If the government intends to reintroduce GST to shore up its tax revenue base, Runchana said a number of issues must first be fixed.

“For example, on the administrative side, we must ensure that it is ready for implementation.

“The good news is that with the implementation of e-invoicing, it will help on the administrative front as well,” she said.

The first phase of e-invoice implementation in Malaysia began on Aug 1, but it is only applicable to companies with annual turnover or revenue exceeding RM100mil.

As for micro, small and medium enterprises, the implementation will begin on July 1, 2025.

Nurhisham said e-invoicing is a precondition to the GST.

“However, regardless of whether we bring back the GST or not, e-invoice will still help to ensure tax compliance amid the black economy.”

On another note, Nurhisham pointed out that there has not been any official decision on the parameters to kickstart the targeted RON95 petrol subsidy.

“It is under active discussion within the government. At this moment, I cannot give any solid indications on how or when we will start RON95 subsidy rationalisation,” he added.

The targeted diesel subsidy system was implemented beginning June 10, as the Anwar Ibrahim administration aimed to save RM4bil annually.

The change to a targeted subsidy mechanism was unavoidable as Malaysia’s diesel subsidy bill alone surged 10-fold from RM1.4bil in 2019 to RM14.3bil in 2023.

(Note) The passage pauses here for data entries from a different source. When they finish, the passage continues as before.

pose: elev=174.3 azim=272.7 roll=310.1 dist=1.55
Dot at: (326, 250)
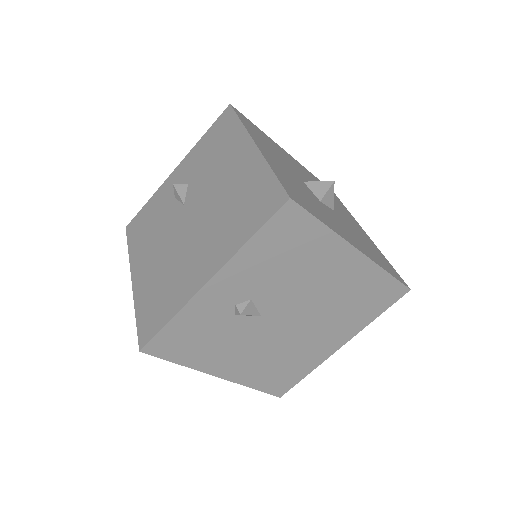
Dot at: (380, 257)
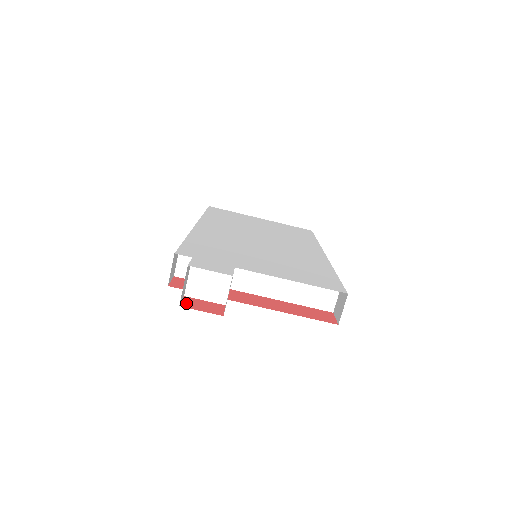
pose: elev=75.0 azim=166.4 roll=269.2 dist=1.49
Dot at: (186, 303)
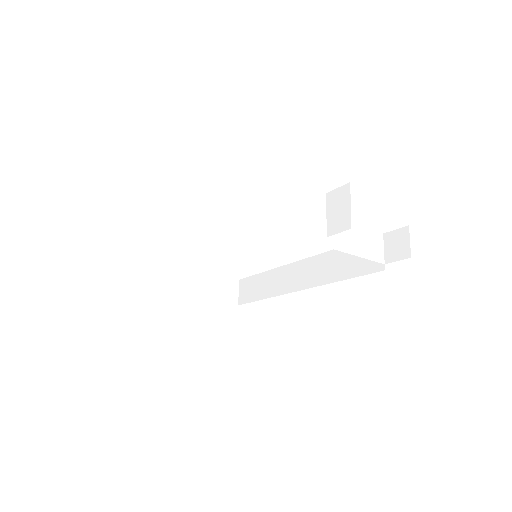
Dot at: occluded
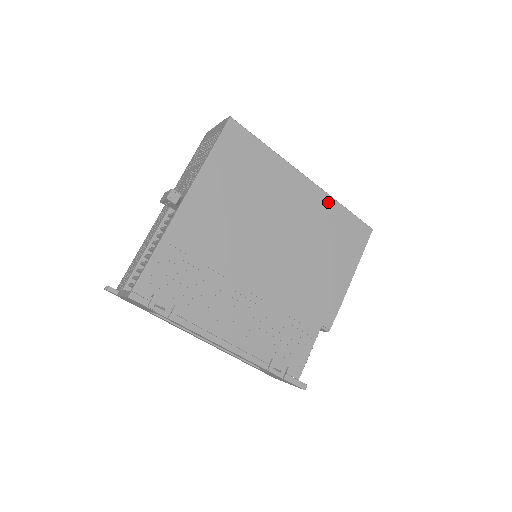
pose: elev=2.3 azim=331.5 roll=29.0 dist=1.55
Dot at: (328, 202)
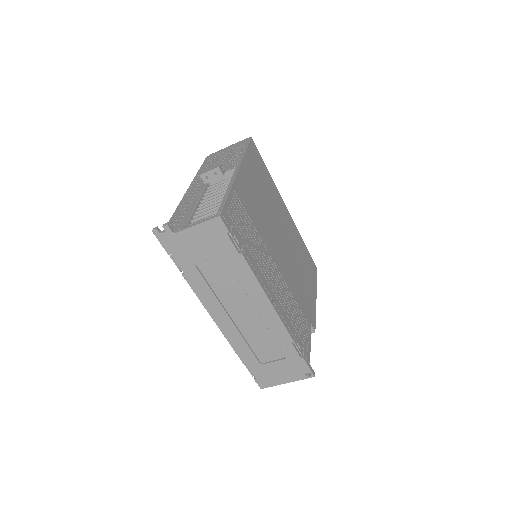
Dot at: (297, 232)
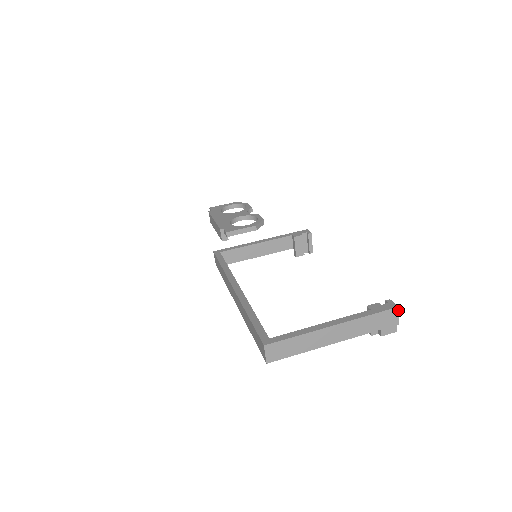
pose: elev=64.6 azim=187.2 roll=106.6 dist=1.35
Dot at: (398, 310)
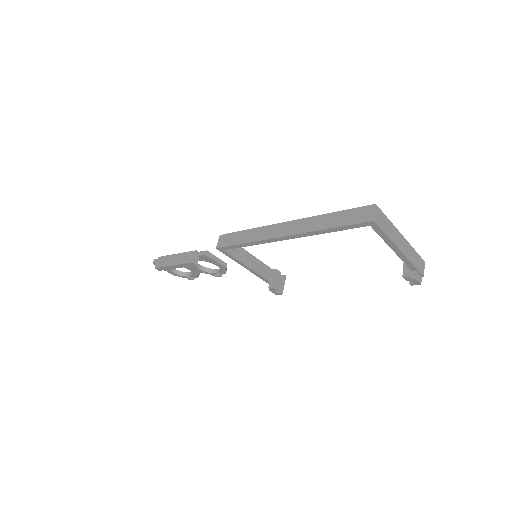
Dot at: (424, 264)
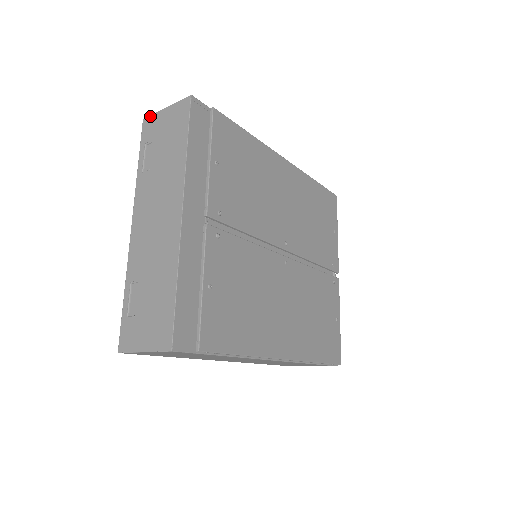
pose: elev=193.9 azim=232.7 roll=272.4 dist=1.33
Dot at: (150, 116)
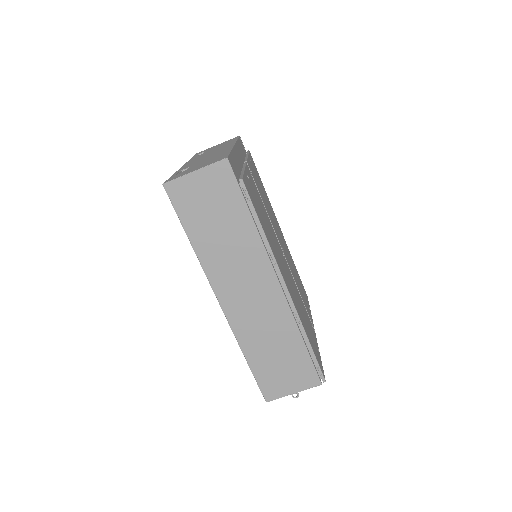
Dot at: occluded
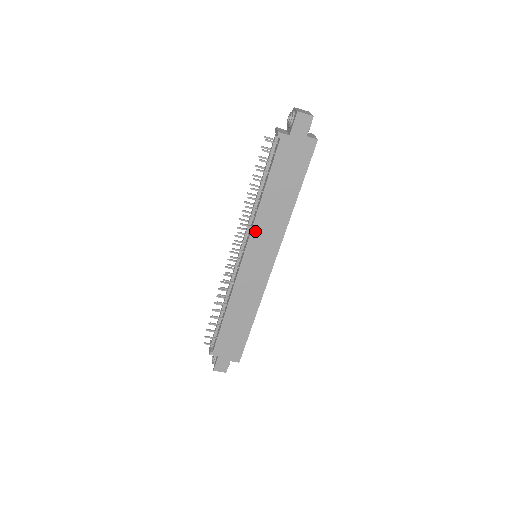
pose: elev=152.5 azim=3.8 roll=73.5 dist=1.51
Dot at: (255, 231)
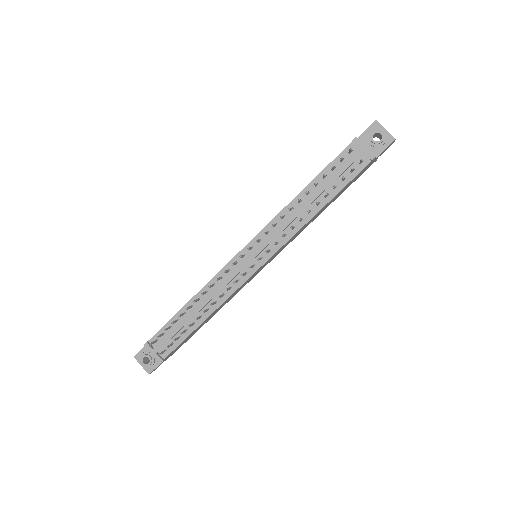
Dot at: (288, 241)
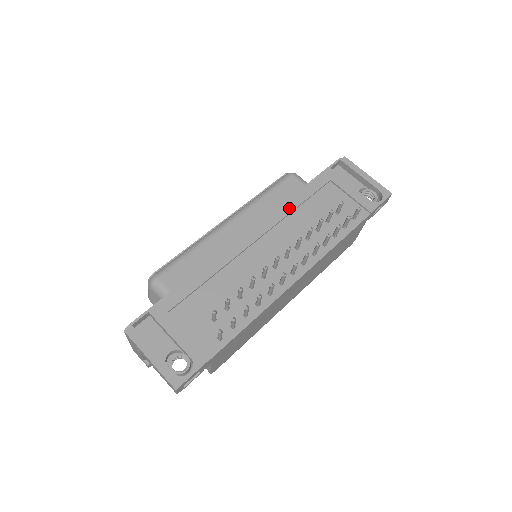
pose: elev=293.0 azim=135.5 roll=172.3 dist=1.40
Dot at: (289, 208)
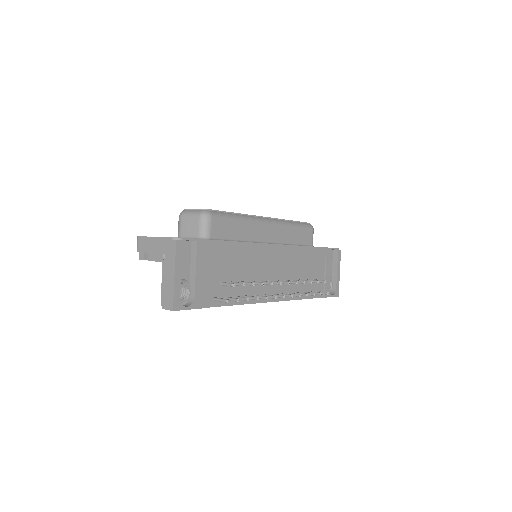
Dot at: (301, 253)
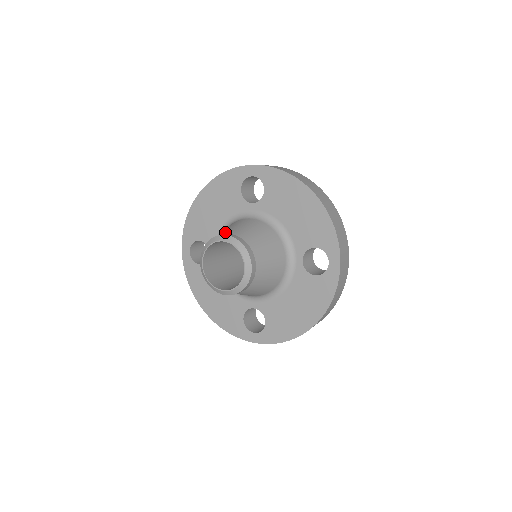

While the decision to rationalise diesel subsidy was not without criticism, Nurhisham opined that the measure has been widely accepted.

Its impact on businesses also appears to be manageable, he said.

Nurhisham pointed out that the economic argument to wind down fuel subsidies is “very strong”.

“The latest estimate by the International Monetary Fund is that total fossil fuel use in Malaysia cost the economy RM220bil a year, of which direct cost is RM40bil.

“Congestion, environmental damage and climate change have a much greater impact on the economy than the direct cost,” he said.

The government’s ability to implement subsidy rationalisation as promised would help to improve investor sentiment, not just in the capital markets but also on the ringgit.

So far this year, the ringgit has been the best performing Asian currency against the US dollar.

Another speaker on the panel discussion, Manulife Insurance Bhd head of investment Amar Ramachandran opined that the ringgit’s strengthening trend would continue.

This is likely on the back of the anticipated reduction in US interest rates by the Federal Reserve in the remaining months of this year.

“In addition, the strengthening of the financial markets will likely take place as long as the market anticipates a positive upside for the ringgit and then, probably it will taper off,” Amar said.

Meanwhile, Runchana said the government’s fiscal discipline and other factors will continue to support the momentum of the ringgit.

“Interest rate differentials, market sentiment, economic growth performance, political and institutional factors and policies also support the ringgit,” she said.